- _What you should do_
Transcribe all records exactly; omit pictures.

Dataset entries
•••

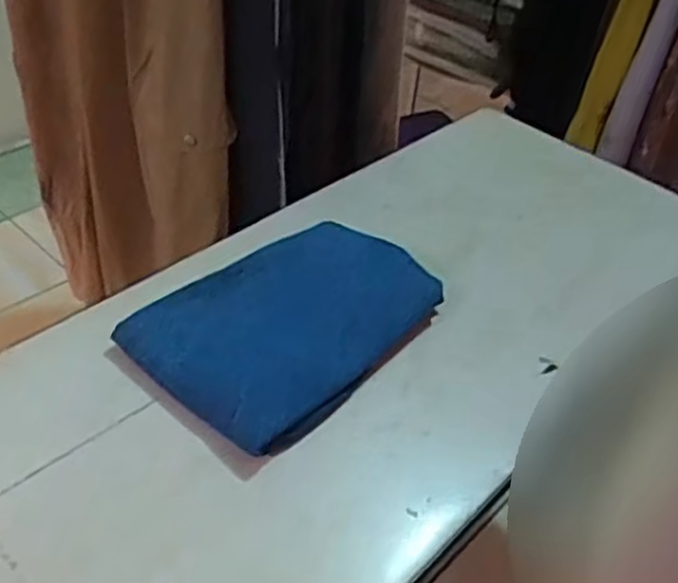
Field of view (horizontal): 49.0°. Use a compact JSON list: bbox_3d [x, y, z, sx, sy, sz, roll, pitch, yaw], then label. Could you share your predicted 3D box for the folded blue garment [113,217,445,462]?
[{"bbox_3d":[-0.045,0.024,0.782,0.204,0.030,0.304,39,53,24],"label":"folded blue garment"}]

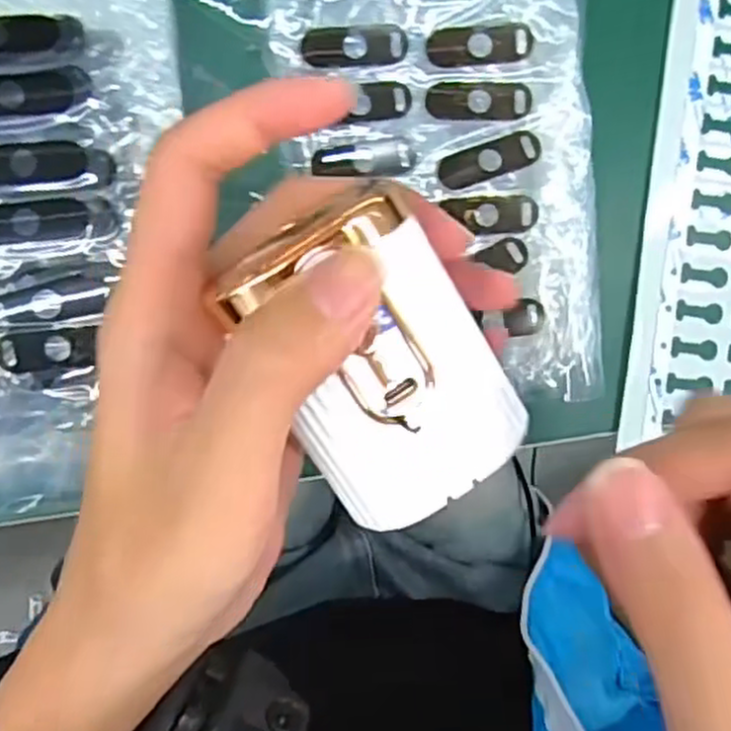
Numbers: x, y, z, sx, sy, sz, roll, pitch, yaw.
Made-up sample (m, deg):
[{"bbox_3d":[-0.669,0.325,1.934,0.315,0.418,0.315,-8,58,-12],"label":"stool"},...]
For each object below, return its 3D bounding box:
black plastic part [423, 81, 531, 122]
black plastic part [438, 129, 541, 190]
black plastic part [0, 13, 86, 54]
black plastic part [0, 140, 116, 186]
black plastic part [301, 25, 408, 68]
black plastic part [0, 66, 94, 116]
[{"bbox_3d":[0.044,-0.103,0.289,0.039,0.004,0.014,0,95,-8],"label":"black plastic part"},{"bbox_3d":[0.049,-0.081,0.295,0.040,0.004,0.014,-18,97,7],"label":"black plastic part"},{"bbox_3d":[-0.122,-0.114,0.259,0.047,0.009,0.013,-7,96,-7],"label":"black plastic part"},{"bbox_3d":[-0.112,-0.070,0.258,0.047,0.006,0.015,-3,95,-8],"label":"black plastic part"},{"bbox_3d":[-0.004,-0.122,0.288,0.039,0.006,0.015,-1,95,-8],"label":"black plastic part"},{"bbox_3d":[-0.117,-0.094,0.257,0.045,0.005,0.014,-8,96,-7],"label":"black plastic part"}]

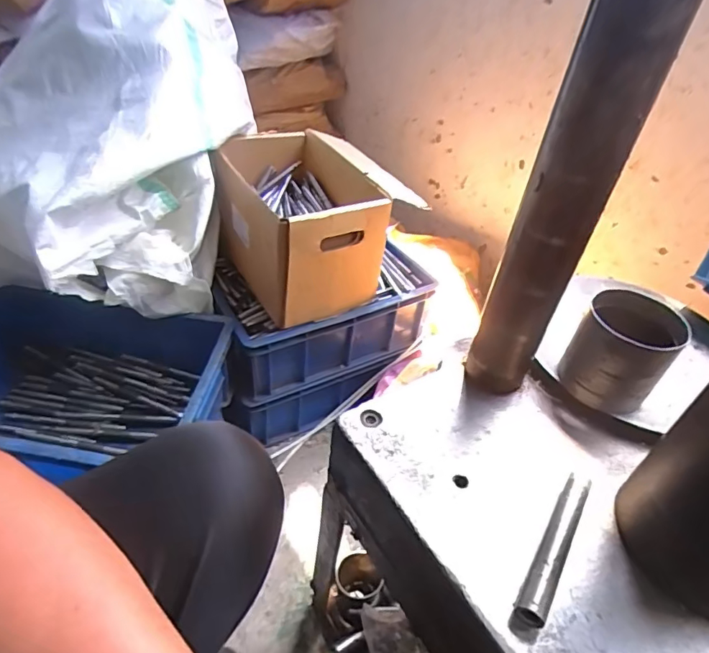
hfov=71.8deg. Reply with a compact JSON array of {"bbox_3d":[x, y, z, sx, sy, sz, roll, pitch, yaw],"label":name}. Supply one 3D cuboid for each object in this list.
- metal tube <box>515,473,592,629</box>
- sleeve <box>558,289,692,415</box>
[{"bbox_3d":[0.161,0.174,0.394,0.021,0.020,0.137,28,45,22],"label":"metal tube"},{"bbox_3d":[0.263,0.024,0.488,0.086,0.094,0.079,26,44,20],"label":"sleeve"}]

•••

- _Problem solution_
Field of view (horizontal): 49.0°. Use a compact JSON list: bbox_3d [x, y, z, sx, sy, sz, roll, pitch, yaw], then label. Could you share your predicted 3D box for the folded blue garment [113,217,445,462]?
[{"bbox_3d":[-0.045,0.024,0.782,0.204,0.030,0.304,39,53,24],"label":"folded blue garment"}]

Numbers: x, y, z, sx, sy, sz, roll, pitch, yaw.
Made-up sample (m, deg):
[{"bbox_3d":[-0.669,0.325,1.934,0.315,0.418,0.315,-8,58,-12],"label":"stool"},...]
For each object below, return its 3D bounding box:
black plastic part [423, 81, 531, 122]
black plastic part [438, 129, 541, 190]
black plastic part [0, 13, 86, 54]
black plastic part [0, 140, 116, 186]
black plastic part [301, 25, 408, 68]
black plastic part [0, 66, 94, 116]
[{"bbox_3d":[0.044,-0.103,0.289,0.039,0.004,0.014,0,95,-8],"label":"black plastic part"},{"bbox_3d":[0.049,-0.081,0.295,0.040,0.004,0.014,-18,97,7],"label":"black plastic part"},{"bbox_3d":[-0.122,-0.114,0.259,0.047,0.009,0.013,-7,96,-7],"label":"black plastic part"},{"bbox_3d":[-0.112,-0.070,0.258,0.047,0.006,0.015,-3,95,-8],"label":"black plastic part"},{"bbox_3d":[-0.004,-0.122,0.288,0.039,0.006,0.015,-1,95,-8],"label":"black plastic part"},{"bbox_3d":[-0.117,-0.094,0.257,0.045,0.005,0.014,-8,96,-7],"label":"black plastic part"}]

hfov=71.8deg. Reply with a compact JSON array of {"bbox_3d":[x, y, z, sx, sy, sz, roll, pitch, yaw],"label":name}. Supply one 3D cuboid for each object in this list.
- metal tube <box>515,473,592,629</box>
- sleeve <box>558,289,692,415</box>
[{"bbox_3d":[0.161,0.174,0.394,0.021,0.020,0.137,28,45,22],"label":"metal tube"},{"bbox_3d":[0.263,0.024,0.488,0.086,0.094,0.079,26,44,20],"label":"sleeve"}]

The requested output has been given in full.